■ What to do: From the entries below, list each line with "cleave".

■ Stored items:
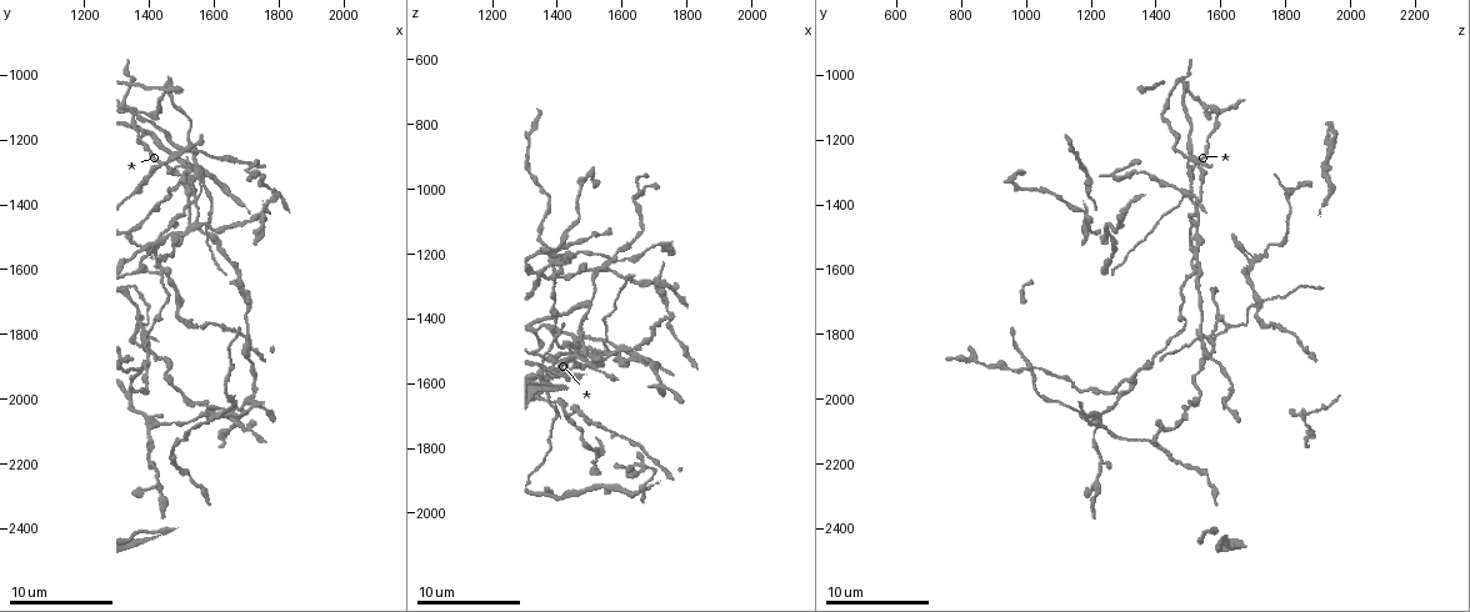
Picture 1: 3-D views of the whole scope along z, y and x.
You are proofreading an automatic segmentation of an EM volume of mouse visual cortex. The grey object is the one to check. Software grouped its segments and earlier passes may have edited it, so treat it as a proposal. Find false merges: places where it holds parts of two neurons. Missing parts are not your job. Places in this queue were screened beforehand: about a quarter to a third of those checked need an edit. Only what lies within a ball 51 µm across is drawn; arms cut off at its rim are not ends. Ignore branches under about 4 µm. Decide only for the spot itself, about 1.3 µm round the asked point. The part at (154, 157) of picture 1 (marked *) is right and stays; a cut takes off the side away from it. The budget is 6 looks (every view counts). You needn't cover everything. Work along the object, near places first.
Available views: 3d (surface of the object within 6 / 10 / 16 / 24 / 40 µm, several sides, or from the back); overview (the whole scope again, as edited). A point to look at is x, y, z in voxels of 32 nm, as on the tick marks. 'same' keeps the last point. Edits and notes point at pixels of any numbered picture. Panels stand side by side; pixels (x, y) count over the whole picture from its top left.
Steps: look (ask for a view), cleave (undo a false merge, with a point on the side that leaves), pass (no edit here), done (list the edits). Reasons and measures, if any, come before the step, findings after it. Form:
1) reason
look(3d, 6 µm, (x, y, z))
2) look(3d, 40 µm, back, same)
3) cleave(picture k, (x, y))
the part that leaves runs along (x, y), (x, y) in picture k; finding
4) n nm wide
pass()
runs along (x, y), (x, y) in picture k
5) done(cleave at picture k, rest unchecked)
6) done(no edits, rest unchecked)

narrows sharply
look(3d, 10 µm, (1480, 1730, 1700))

==

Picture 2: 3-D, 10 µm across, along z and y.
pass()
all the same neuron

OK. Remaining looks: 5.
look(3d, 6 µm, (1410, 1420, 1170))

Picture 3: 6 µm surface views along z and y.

...

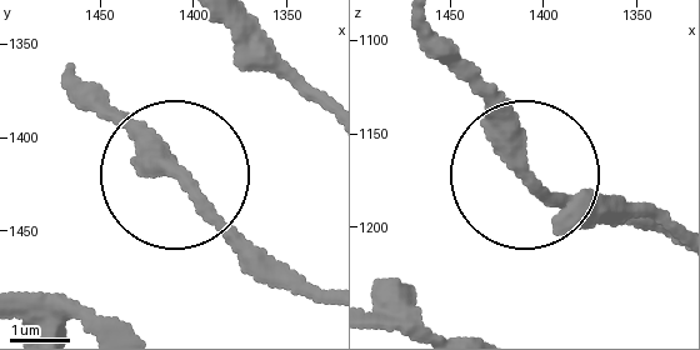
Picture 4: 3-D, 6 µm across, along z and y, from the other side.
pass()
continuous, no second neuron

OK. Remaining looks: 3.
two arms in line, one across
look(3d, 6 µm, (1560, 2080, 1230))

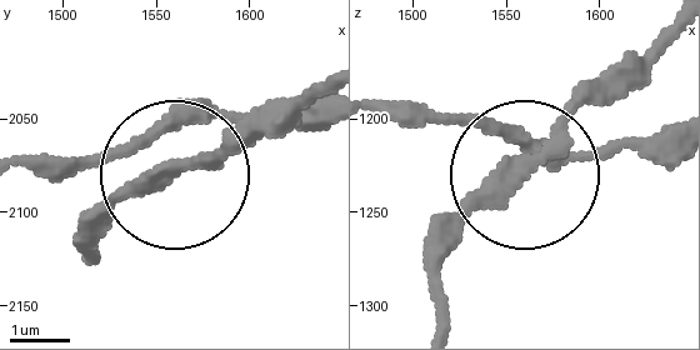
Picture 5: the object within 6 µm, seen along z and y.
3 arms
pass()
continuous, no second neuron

■ Output:
Steps: look (ask for a view), cleave (undo a false merge, with a point on the side that leaves), pass (no edit here), done (list the edits). Reasons and measures, if any, come before the step, findings after it. Form:
3) cleave(picture k, (x, y))
5) done(cleave at picture k, rest unchecked)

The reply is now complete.